<<<<

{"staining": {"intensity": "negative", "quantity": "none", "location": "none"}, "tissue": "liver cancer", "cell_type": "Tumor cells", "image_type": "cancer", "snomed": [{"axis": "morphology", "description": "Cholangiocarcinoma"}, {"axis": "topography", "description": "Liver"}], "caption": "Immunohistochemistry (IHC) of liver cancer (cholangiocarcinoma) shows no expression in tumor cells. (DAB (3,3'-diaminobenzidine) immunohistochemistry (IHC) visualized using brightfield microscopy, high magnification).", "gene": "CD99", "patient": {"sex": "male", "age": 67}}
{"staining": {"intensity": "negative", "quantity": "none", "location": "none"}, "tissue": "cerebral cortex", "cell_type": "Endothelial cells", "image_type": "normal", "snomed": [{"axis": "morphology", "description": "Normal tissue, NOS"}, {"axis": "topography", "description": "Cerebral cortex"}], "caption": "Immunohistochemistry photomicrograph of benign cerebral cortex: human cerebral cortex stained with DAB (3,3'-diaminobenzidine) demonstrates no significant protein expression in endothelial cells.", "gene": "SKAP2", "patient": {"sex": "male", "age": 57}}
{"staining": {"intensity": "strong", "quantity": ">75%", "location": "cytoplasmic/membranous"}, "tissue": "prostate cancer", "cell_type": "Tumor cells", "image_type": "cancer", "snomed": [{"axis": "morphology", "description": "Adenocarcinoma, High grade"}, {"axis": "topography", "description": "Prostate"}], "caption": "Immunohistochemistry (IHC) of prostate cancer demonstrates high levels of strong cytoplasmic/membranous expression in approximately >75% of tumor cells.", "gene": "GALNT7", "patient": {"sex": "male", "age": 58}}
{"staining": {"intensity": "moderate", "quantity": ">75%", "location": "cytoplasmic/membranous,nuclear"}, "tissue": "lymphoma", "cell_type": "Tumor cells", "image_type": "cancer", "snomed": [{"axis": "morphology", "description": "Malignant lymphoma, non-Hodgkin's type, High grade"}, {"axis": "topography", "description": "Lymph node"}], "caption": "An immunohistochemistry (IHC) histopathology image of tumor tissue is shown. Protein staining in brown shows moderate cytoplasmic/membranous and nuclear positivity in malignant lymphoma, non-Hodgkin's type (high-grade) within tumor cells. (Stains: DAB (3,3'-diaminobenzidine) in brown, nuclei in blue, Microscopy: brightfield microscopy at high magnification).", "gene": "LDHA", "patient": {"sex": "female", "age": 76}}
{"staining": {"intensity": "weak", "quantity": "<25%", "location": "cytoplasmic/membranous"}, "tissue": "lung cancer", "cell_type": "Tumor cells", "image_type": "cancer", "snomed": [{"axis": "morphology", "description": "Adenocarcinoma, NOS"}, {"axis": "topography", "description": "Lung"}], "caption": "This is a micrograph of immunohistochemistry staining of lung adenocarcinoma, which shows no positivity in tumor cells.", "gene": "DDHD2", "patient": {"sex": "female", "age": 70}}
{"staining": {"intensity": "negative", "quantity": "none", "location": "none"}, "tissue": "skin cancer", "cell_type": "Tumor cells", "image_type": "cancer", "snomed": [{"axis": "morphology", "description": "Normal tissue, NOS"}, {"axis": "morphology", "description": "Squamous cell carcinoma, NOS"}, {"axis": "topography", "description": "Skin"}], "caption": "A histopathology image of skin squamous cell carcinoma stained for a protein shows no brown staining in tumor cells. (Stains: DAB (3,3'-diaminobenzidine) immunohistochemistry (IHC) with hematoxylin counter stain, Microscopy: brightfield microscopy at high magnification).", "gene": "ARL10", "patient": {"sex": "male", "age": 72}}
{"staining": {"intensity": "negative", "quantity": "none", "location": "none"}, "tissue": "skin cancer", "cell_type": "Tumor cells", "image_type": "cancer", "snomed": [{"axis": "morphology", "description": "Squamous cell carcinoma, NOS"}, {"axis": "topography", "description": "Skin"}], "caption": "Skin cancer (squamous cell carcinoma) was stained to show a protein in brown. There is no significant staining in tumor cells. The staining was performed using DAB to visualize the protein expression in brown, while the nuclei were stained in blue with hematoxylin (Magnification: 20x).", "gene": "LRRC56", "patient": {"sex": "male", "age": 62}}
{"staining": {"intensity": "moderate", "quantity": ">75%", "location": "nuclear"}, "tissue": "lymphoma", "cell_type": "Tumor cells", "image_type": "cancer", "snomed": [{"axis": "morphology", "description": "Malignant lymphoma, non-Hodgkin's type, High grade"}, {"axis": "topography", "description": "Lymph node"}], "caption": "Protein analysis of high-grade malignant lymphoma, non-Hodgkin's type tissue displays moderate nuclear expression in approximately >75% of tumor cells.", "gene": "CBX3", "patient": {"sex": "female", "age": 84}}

>>>>

GOAL OF THE EXERCISE - Your task is to copy all of the entries exactly.

SOLUTION TO THIS EXERCISE -
{"staining": {"intensity": "negative", "quantity": "none", "location": "none"}, "tissue": "liver cancer", "cell_type": "Tumor cells", "image_type": "cancer", "snomed": [{"axis": "morphology", "description": "Cholangiocarcinoma"}, {"axis": "topography", "description": "Liver"}], "caption": "Immunohistochemistry (IHC) of liver cancer (cholangiocarcinoma) shows no expression in tumor cells. (DAB (3,3'-diaminobenzidine) immunohistochemistry (IHC) visualized using brightfield microscopy, high magnification).", "gene": "CD99", "patient": {"sex": "male", "age": 67}}
{"staining": {"intensity": "negative", "quantity": "none", "location": "none"}, "tissue": "cerebral cortex", "cell_type": "Endothelial cells", "image_type": "normal", "snomed": [{"axis": "morphology", "description": "Normal tissue, NOS"}, {"axis": "topography", "description": "Cerebral cortex"}], "caption": "Immunohistochemistry photomicrograph of benign cerebral cortex: human cerebral cortex stained with DAB (3,3'-diaminobenzidine) demonstrates no significant protein expression in endothelial cells.", "gene": "SKAP2", "patient": {"sex": "male", "age": 57}}
{"staining": {"intensity": "strong", "quantity": ">75%", "location": "cytoplasmic/membranous"}, "tissue": "prostate cancer", "cell_type": "Tumor cells", "image_type": "cancer", "snomed": [{"axis": "morphology", "description": "Adenocarcinoma, High grade"}, {"axis": "topography", "description": "Prostate"}], "caption": "Immunohistochemistry (IHC) of prostate cancer demonstrates high levels of strong cytoplasmic/membranous expression in approximately >75% of tumor cells.", "gene": "GALNT7", "patient": {"sex": "male", "age": 58}}
{"staining": {"intensity": "moderate", "quantity": ">75%", "location": "cytoplasmic/membranous,nuclear"}, "tissue": "lymphoma", "cell_type": "Tumor cells", "image_type": "cancer", "snomed": [{"axis": "morphology", "description": "Malignant lymphoma, non-Hodgkin's type, High grade"}, {"axis": "topography", "description": "Lymph node"}], "caption": "An immunohistochemistry (IHC) histopathology image of tumor tissue is shown. Protein staining in brown shows moderate cytoplasmic/membranous and nuclear positivity in malignant lymphoma, non-Hodgkin's type (high-grade) within tumor cells. (Stains: DAB (3,3'-diaminobenzidine) in brown, nuclei in blue, Microscopy: brightfield microscopy at high magnification).", "gene": "LDHA", "patient": {"sex": "female", "age": 76}}
{"staining": {"intensity": "weak", "quantity": "<25%", "location": "cytoplasmic/membranous"}, "tissue": "lung cancer", "cell_type": "Tumor cells", "image_type": "cancer", "snomed": [{"axis": "morphology", "description": "Adenocarcinoma, NOS"}, {"axis": "topography", "description": "Lung"}], "caption": "This is a micrograph of immunohistochemistry staining of lung adenocarcinoma, which shows no positivity in tumor cells.", "gene": "DDHD2", "patient": {"sex": "female", "age": 70}}
{"staining": {"intensity": "negative", "quantity": "none", "location": "none"}, "tissue": "skin cancer", "cell_type": "Tumor cells", "image_type": "cancer", "snomed": [{"axis": "morphology", "description": "Normal tissue, NOS"}, {"axis": "morphology", "description": "Squamous cell carcinoma, NOS"}, {"axis": "topography", "description": "Skin"}], "caption": "A histopathology image of skin squamous cell carcinoma stained for a protein shows no brown staining in tumor cells. (Stains: DAB (3,3'-diaminobenzidine) immunohistochemistry (IHC) with hematoxylin counter stain, Microscopy: brightfield microscopy at high magnification).", "gene": "ARL10", "patient": {"sex": "male", "age": 72}}
{"staining": {"intensity": "negative", "quantity": "none", "location": "none"}, "tissue": "skin cancer", "cell_type": "Tumor cells", "image_type": "cancer", "snomed": [{"axis": "morphology", "description": "Squamous cell carcinoma, NOS"}, {"axis": "topography", "description": "Skin"}], "caption": "Skin cancer (squamous cell carcinoma) was stained to show a protein in brown. There is no significant staining in tumor cells. The staining was performed using DAB to visualize the protein expression in brown, while the nuclei were stained in blue with hematoxylin (Magnification: 20x).", "gene": "LRRC56", "patient": {"sex": "male", "age": 62}}
{"staining": {"intensity": "moderate", "quantity": ">75%", "location": "nuclear"}, "tissue": "lymphoma", "cell_type": "Tumor cells", "image_type": "cancer", "snomed": [{"axis": "morphology", "description": "Malignant lymphoma, non-Hodgkin's type, High grade"}, {"axis": "topography", "description": "Lymph node"}], "caption": "Protein analysis of high-grade malignant lymphoma, non-Hodgkin's type tissue displays moderate nuclear expression in approximately >75% of tumor cells.", "gene": "CBX3", "patient": {"sex": "female", "age": 84}}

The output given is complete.